— Corbleu ! grommela frère Paul, je voudrais qu’on me fît d’abord un nouvel estomac.
Cependant l’oncle Scipion dormait dans son coin.
— Messieurs, disait un Champenois en courant à la portière, messieurs, une bouteille de vin mousseux, rafraîchissez-vous !
— Donne, mon fils, dit frère Paul, et que la paix soit avec toi, qui as pitié des malheureux voyageurs.
Il prit la bouteille et la paya trois francs, la trouvant un peu chère ; il l’offrit d’abord à l’inconnu, qui remercia, puis à l’oncle Scipion, qui n’en dédaigna point quelques gorgées ; puis enfin il l’emboucha tendrement, la haussant et la humant à mesure ; mais le mouvement qu’il fit en levant le bras s’étant combiné avec un cahot de la voiture, il retomba lourdement sur sa banquette et fut rejeté en l’air par une explosion horrifique qui fit paraître comme ces flammes sortant d’entre les basques de son habit.
L’oncle Scipion, saisi d’horreur, se renversa dans le fond de la voiture.
— Vous avez écrasé votre briquet ! s’écria le voyageur.

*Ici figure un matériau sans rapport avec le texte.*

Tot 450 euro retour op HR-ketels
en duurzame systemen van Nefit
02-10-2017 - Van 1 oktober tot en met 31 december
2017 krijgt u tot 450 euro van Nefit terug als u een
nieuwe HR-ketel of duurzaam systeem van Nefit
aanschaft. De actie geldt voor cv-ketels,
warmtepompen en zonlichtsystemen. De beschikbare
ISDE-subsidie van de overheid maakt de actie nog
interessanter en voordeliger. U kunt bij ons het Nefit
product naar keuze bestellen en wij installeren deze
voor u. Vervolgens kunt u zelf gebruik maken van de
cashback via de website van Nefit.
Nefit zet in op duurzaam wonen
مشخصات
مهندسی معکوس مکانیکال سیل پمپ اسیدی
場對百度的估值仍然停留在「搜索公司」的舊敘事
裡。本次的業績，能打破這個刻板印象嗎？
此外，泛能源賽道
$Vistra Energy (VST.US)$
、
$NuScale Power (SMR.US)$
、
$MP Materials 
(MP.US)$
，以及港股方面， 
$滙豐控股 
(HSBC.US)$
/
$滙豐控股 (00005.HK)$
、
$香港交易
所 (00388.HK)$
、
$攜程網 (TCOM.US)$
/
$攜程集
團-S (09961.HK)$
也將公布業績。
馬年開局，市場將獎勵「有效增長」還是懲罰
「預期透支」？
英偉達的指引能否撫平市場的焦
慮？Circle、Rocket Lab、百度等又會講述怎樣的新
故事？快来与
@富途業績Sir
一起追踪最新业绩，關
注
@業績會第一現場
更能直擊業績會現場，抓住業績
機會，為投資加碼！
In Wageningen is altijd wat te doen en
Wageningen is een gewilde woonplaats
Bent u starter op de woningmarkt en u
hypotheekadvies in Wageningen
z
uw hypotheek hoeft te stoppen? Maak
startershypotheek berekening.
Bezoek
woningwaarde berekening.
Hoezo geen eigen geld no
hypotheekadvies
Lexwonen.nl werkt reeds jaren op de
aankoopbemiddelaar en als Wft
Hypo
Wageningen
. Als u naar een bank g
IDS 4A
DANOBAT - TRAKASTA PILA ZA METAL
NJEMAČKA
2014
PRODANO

— Au feu ! au feu ! cocher ! arrêtez ! criait frère Paul.
— Brûlons le pavé, dit le conducteur, il faut que le nouveau service rentre à Paris à six heures un quart.
— Vous n’y ramènerez que des cendres ! disait l’oncle Scipion.
— Le conducteur a raison, reprit le voyageur, on ne peut aller au gré de chacun.
— Le diable vous emporte ! criait frère Paul en éteignant le feu comme il pouvait ; vous mériteriez tous que je vous laissasse griller avec ma culotte.